Only lines that contain the word "pour" belong in the answer; copy them from the records below.

● ● ● ● ● ● ●

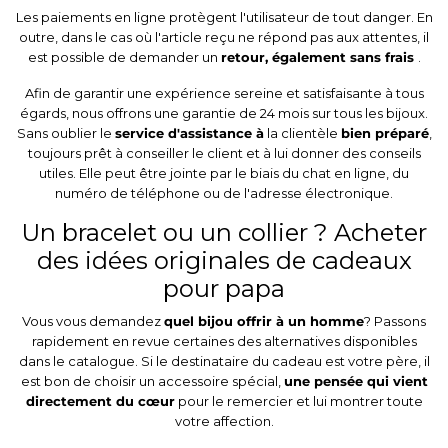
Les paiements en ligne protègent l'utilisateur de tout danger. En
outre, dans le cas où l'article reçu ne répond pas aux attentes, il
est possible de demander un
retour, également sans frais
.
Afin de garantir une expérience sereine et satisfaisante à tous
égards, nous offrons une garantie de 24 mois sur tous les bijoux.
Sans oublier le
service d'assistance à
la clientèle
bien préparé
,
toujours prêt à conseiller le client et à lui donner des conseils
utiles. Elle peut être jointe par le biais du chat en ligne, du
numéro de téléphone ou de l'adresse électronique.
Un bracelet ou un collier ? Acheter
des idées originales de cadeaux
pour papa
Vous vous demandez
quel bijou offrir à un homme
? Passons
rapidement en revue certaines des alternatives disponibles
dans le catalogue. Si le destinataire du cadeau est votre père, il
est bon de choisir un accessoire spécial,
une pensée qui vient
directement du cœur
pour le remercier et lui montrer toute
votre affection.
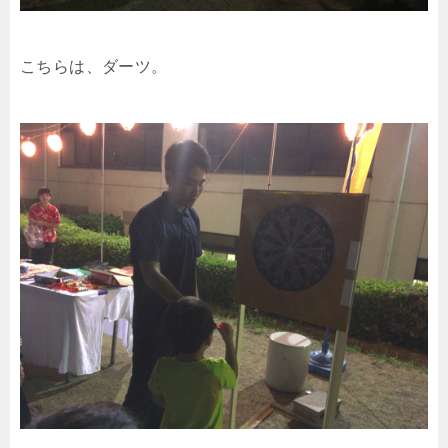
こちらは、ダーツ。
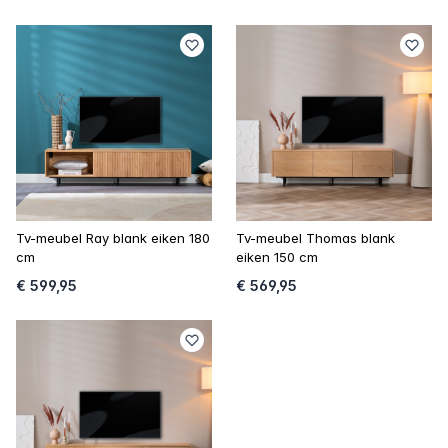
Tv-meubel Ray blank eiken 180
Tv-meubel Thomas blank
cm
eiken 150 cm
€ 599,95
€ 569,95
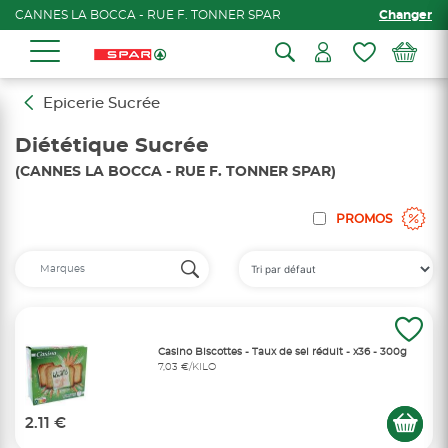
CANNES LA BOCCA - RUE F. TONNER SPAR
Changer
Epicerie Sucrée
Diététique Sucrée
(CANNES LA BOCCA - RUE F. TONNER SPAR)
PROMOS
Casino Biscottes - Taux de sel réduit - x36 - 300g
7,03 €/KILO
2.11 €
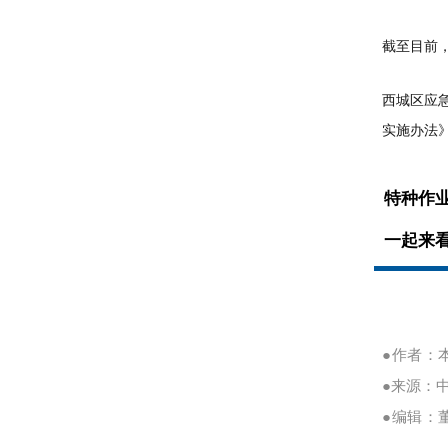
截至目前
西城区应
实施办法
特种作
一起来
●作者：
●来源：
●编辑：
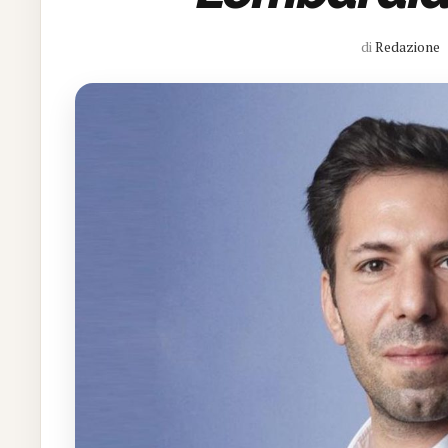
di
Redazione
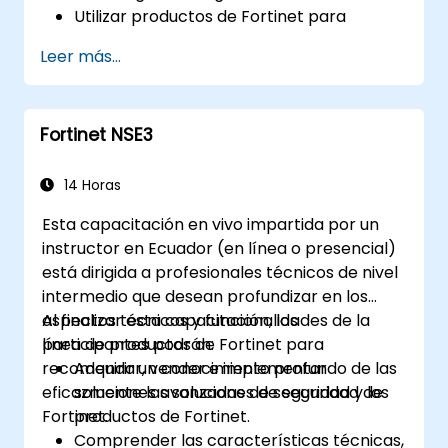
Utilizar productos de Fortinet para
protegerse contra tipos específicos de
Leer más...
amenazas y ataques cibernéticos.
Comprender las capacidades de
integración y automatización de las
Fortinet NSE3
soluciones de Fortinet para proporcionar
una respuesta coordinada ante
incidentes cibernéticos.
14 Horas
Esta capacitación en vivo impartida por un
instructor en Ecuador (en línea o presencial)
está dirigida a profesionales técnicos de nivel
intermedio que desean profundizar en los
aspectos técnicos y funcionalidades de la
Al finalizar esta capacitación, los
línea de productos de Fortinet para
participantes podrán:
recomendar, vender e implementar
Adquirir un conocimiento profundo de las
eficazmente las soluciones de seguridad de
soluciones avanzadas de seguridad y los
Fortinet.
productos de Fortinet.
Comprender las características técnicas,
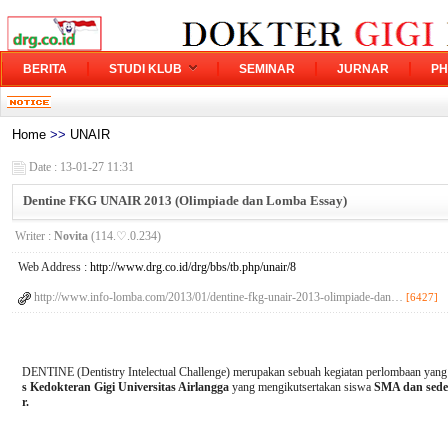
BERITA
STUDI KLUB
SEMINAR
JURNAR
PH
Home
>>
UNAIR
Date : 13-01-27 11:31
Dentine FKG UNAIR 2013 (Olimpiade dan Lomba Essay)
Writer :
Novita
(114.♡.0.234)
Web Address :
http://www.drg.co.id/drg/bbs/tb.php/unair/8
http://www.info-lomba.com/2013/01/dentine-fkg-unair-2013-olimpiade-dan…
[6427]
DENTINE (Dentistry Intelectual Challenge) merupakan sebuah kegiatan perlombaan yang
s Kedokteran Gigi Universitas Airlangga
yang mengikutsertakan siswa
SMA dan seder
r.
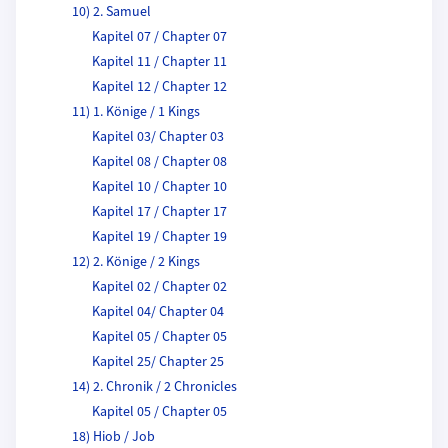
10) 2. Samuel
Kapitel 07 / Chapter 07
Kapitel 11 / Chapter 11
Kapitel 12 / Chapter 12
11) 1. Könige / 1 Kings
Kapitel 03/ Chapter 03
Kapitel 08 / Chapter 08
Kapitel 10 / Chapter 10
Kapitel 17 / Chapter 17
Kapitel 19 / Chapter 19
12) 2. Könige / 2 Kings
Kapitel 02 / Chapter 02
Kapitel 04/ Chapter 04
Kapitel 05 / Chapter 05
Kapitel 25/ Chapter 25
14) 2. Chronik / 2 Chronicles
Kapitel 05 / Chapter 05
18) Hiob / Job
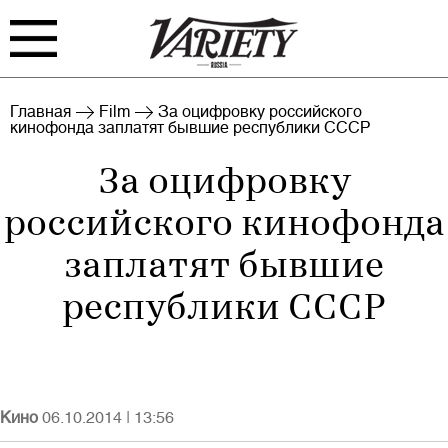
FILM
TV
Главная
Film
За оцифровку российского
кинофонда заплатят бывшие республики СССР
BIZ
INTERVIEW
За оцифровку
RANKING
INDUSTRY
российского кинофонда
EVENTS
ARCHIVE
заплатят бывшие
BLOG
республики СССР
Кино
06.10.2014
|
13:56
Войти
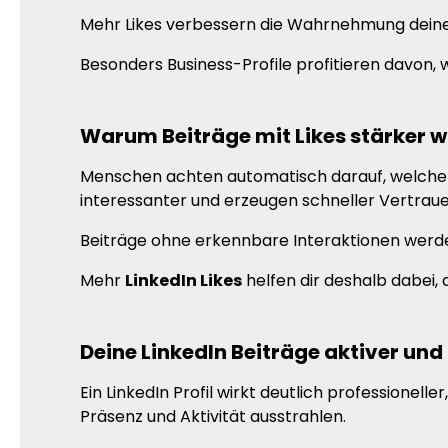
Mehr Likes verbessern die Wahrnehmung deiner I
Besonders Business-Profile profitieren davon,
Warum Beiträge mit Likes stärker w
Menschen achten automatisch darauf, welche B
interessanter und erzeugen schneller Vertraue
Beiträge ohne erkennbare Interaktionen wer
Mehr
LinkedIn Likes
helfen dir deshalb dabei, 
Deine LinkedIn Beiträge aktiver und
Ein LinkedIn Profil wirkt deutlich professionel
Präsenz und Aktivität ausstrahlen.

● ● ● ● ● ● ●

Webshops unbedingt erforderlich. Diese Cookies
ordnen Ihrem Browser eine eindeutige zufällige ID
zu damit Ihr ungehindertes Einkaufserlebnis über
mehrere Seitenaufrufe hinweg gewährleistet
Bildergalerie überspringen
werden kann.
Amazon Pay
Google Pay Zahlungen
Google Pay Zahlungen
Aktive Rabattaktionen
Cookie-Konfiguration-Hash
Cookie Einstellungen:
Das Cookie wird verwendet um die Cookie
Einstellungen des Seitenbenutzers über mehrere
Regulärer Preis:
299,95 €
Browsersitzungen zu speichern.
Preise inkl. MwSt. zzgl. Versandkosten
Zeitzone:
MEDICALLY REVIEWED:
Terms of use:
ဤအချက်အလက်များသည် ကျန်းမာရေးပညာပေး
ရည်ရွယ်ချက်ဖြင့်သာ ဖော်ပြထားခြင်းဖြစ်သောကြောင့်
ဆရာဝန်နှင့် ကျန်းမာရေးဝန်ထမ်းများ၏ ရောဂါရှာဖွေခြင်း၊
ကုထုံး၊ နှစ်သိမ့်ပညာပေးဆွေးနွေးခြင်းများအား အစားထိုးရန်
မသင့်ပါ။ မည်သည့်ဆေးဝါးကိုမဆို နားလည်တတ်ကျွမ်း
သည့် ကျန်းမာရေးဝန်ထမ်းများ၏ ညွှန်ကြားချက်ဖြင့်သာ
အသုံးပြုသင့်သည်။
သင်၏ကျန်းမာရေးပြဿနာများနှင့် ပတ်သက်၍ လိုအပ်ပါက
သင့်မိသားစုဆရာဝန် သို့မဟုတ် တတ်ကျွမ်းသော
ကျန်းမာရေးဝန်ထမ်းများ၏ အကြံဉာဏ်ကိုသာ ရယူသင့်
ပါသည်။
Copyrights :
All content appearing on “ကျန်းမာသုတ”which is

● ● ● ● ● ● ●

*Task answer:*
pour papa
pour le remercier et lui montrer toute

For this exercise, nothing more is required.